**WHAT YOU HAVE TO DO:** Go through the records and show each line where the word "input" occurs.

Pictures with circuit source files
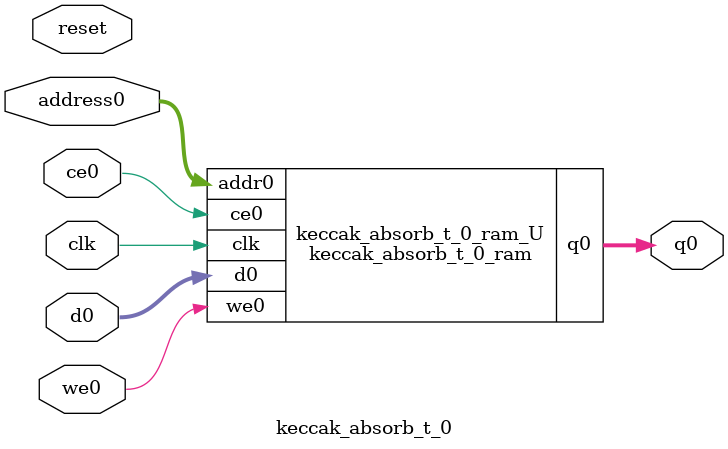
<source format=v>
`timescale 1 ns / 1 ps
module keccak_absorb_t_0_ram (addr0, ce0, d0, we0, q0,  clk);

parameter DWIDTH = 8;
parameter AWIDTH = 6;
parameter MEM_SIZE = 50;

input[AWIDTH-1:0] addr0;
input ce0;
input[DWIDTH-1:0] d0;
input we0;
output reg[DWIDTH-1:0] q0;
input clk;

(* ram_style = "distributed" *)reg [DWIDTH-1:0] ram[0:MEM_SIZE-1];




always @(posedge clk)  
begin 
    if (ce0) 
    begin
        if (we0) 
        begin 
            ram[addr0] <= d0; 
        end 
        q0 <= ram[addr0];
    end
end


endmodule

`timescale 1 ns / 1 ps
module keccak_absorb_t_0(
    reset,
    clk,
    address0,
    ce0,
    we0,
    d0,
    q0);

parameter DataWidth = 32'd8;
parameter AddressRange = 32'd50;
parameter AddressWidth = 32'd6;
input reset;
input clk;
input[AddressWidth - 1:0] address0;
input ce0;
input we0;
input[DataWidth - 1:0] d0;
output[DataWidth - 1:0] q0;



keccak_absorb_t_0_ram keccak_absorb_t_0_ram_U(
    .clk( clk ),
    .addr0( address0 ),
    .ce0( ce0 ),
    .we0( we0 ),
    .d0( d0 ),
    .q0( q0 ));

endmodule


</source>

**EXERCISE SOLUTION:**
input[AWIDTH-1:0] addr0;
input ce0;
input[DWIDTH-1:0] d0;
input we0;
input clk;
input reset;
input clk;
input[AddressWidth - 1:0] address0;
input ce0;
input we0;
input[DataWidth - 1:0] d0;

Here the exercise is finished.